Checking the box “Preserve archive structure” allows you to keep the archive structure (folders and subfolders) after importing. Next, choose the type of the files within the imported archive (if an archive is imported), here “Affymetrix CEL files” row is selected, indicated by the dark blue background in the picture below. Finally, press the [Import] button.
Each imported archive or individual file will appear in the Data tree of the Tree Area when import is complete.
Loading an Excel table¶
After the uploading step of an Excel table is completed, the following additional options will be displayed as shown below:
The format of the imported file is detected automatically and is indicated in the field “Format”. In the figure above it is the Tabular format, which includes the XLS format among others. Verify the automatically detected format and, if necessary, refine it manually using the drop-down menu. Next, verify the following fields.

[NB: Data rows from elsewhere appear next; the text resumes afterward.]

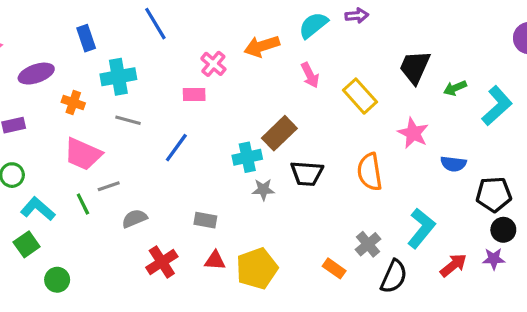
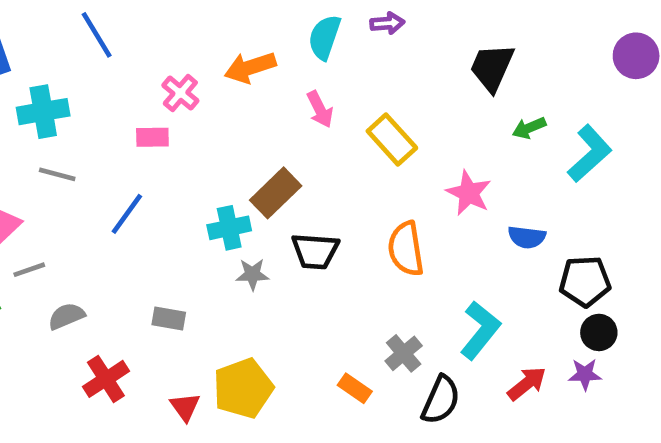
cyan semicircle: (313, 25) -> (325, 37), turned -32
black trapezoid: (415, 67) -> (492, 67), moved
red triangle: (215, 260) -> (185, 407), moved, turned 50

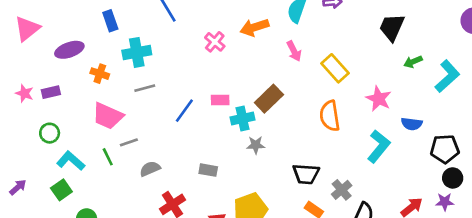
pink rectangle: (152, 137) -> (220, 100), moved
gray line: (57, 174) -> (145, 88), turned -30
orange semicircle: (406, 249) -> (330, 116), moved
black trapezoid: (315, 251) -> (306, 174), moved
cyan L-shape: (480, 330) -> (379, 146), moved

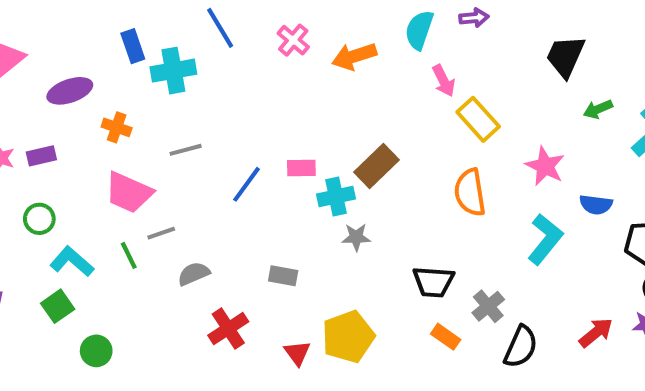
pink cross: (215, 42) -> (293, 40), moved
pink arrow: (294, 51) -> (444, 81), moved
cyan cross: (137, 52) -> (173, 71), moved

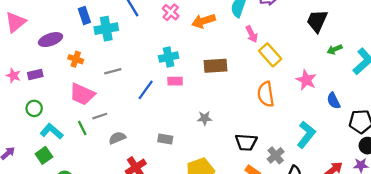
brown rectangle: (377, 166) -> (216, 66), moved, turned 40
cyan cross: (336, 196) -> (169, 57), moved
blue semicircle: (596, 205) -> (334, 101), turned 56
cyan L-shape: (545, 239) -> (306, 135), moved

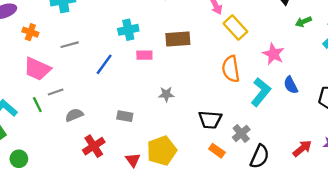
pink rectangle: (175, 81) -> (144, 55), moved
blue semicircle: (334, 101) -> (291, 85), moved
cyan L-shape: (306, 135) -> (261, 92), moved

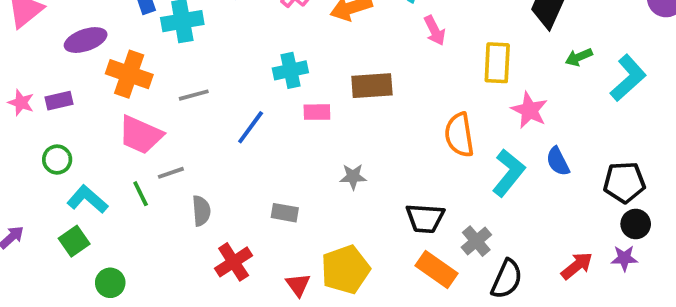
yellow rectangle: (235, 27) -> (497, 63), moved, turned 45
orange cross: (30, 32) -> (129, 74), size x1.6
gray semicircle: (74, 115) -> (201, 211), turned 108
orange rectangle: (217, 151) -> (436, 270), size x1.5

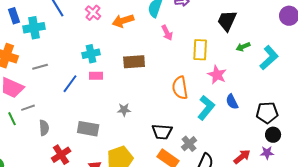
pink rectangle: (317, 112) -> (96, 76), moved
gray rectangle: (285, 213) -> (88, 129), size x1.5

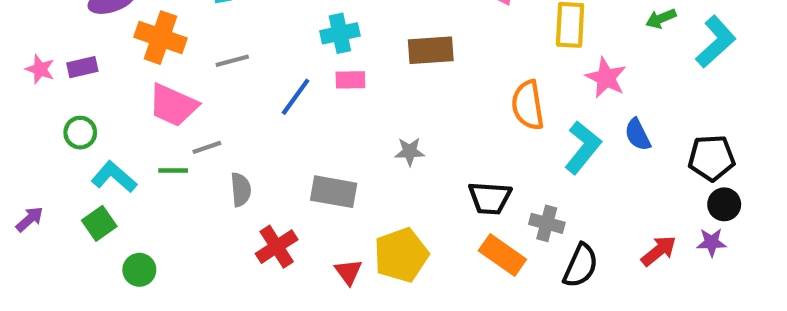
green line: (12, 119) -> (173, 171), turned -64
gray cross: (189, 144) -> (547, 223), turned -35

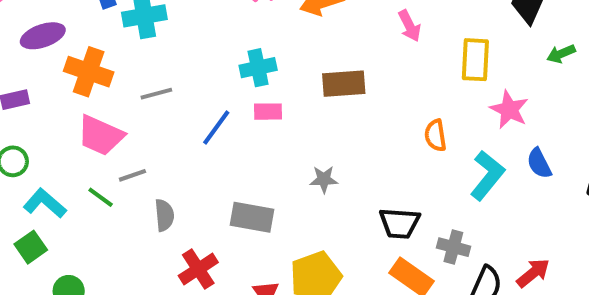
orange semicircle: (528, 105) -> (435, 135), size x0.7
green line: (173, 171) -> (101, 197), turned 36
red arrow: (659, 251) -> (533, 273), moved

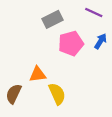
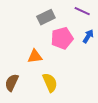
orange triangle: (38, 74) -> (35, 56), moved

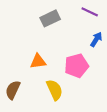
pink pentagon: (62, 38) -> (77, 66), moved

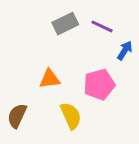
purple line: (90, 12) -> (102, 26), moved

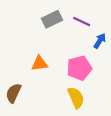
yellow semicircle: (71, 116) -> (76, 98), moved

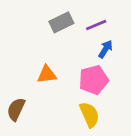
purple line: (82, 21) -> (96, 25), turned -48
blue arrow: (100, 41) -> (106, 49), moved

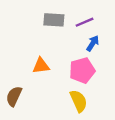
gray rectangle: (61, 22) -> (54, 20), turned 30

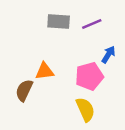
blue arrow: (93, 43) -> (108, 55), moved
brown semicircle: (14, 96) -> (24, 90), moved

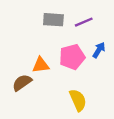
pink pentagon: (89, 76) -> (72, 57), moved
brown semicircle: (24, 90) -> (22, 83), turned 30

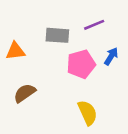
gray rectangle: (53, 20) -> (57, 35), moved
orange triangle: (41, 65) -> (15, 51), moved

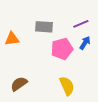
purple line: (94, 25) -> (81, 24), moved
brown semicircle: (25, 93) -> (19, 84), moved

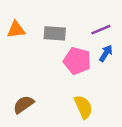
orange triangle: (12, 39) -> (16, 30), moved
pink pentagon: (62, 49) -> (77, 61), turned 30

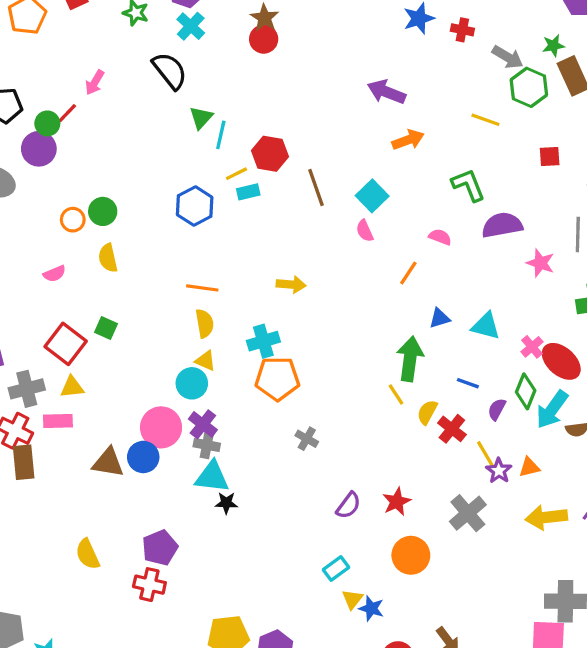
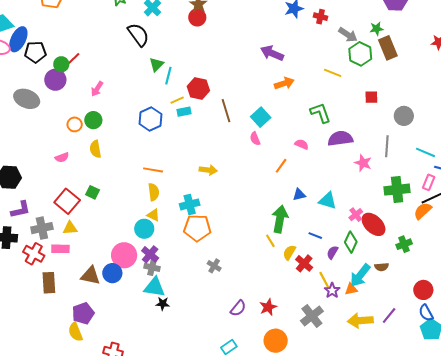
pink arrow: (95, 82) -> (97, 89), moved
cyan arrow: (552, 410) -> (360, 275), moved
brown rectangle: (24, 462) -> (49, 283), moved
purple pentagon: (160, 548) -> (83, 313), moved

Name for table – the name of the uploaded Excel table is shown automatically; you can modify it, and under this name the table will be shown in the tree after import is completed. “Sheet name” – with the help of the drop-down menu specify which page of the Excel file should be imported (for Excel files with multiple pages).
Header row index – the number of header rows in the Excel table is detected automatically, in this example there is one header row. Verify automatic detection and if necessary correct the number. “First data row index” – the number of the row where the data start is detected automatically, in this example the data start in the second row and in the field figure “2” is shown. Verify automatic detection and, if necessary, correct the number.
Column for ID – use the drop-down menu to indicate which column in the imported table contains unique identifiers. The column “ID” is suggested automatically. Verify automatic suggestion and refine it as necessary.
Type of the table – this field aims to specify what type of IDs are used as identifiers in the imported Excel table. Use the drop-down menu to specify. In this example IDs in the Excel table correspond to Entrez gene IDs, and correspondingly in the figure below “Genes: Entrez” is specified.
Species – use the drop down menu to specify the biological species that corresponds to the IDs.
After that, press the [Import] button, and you can find the imported table in the tree, under the location specified in the “Import file” form in the field “Target folder”.
A number of file formats can be defined for import. You find them listed when opening the “Format” selection list. If you can’t find the required format explicitly listed, select “Generic file”.
Uploading data from URL¶
This option allows you to upload data directly from the web, e.g. by indicating an FTP address, which is significantly faster in comparison with downloading to a local computer and then uploading into the geneXplain platform. If your data are located on a web server, this would be a preferable way of importing.
First, press [Web/FTP] button on the “Import file” form, and indicate the ftp address in the newly opened form as shown below:
Paste plain DNA sequence¶
If you would like to import a plain DNA sequence, not saved in any file before, first, choose the button [Raw] on the form “Import file”, and a new form will be opened as shown below:
Paste the DNA sequence in the window “Type file content here”, and in the field “Name” specify a name as it should appear in the tree after importing.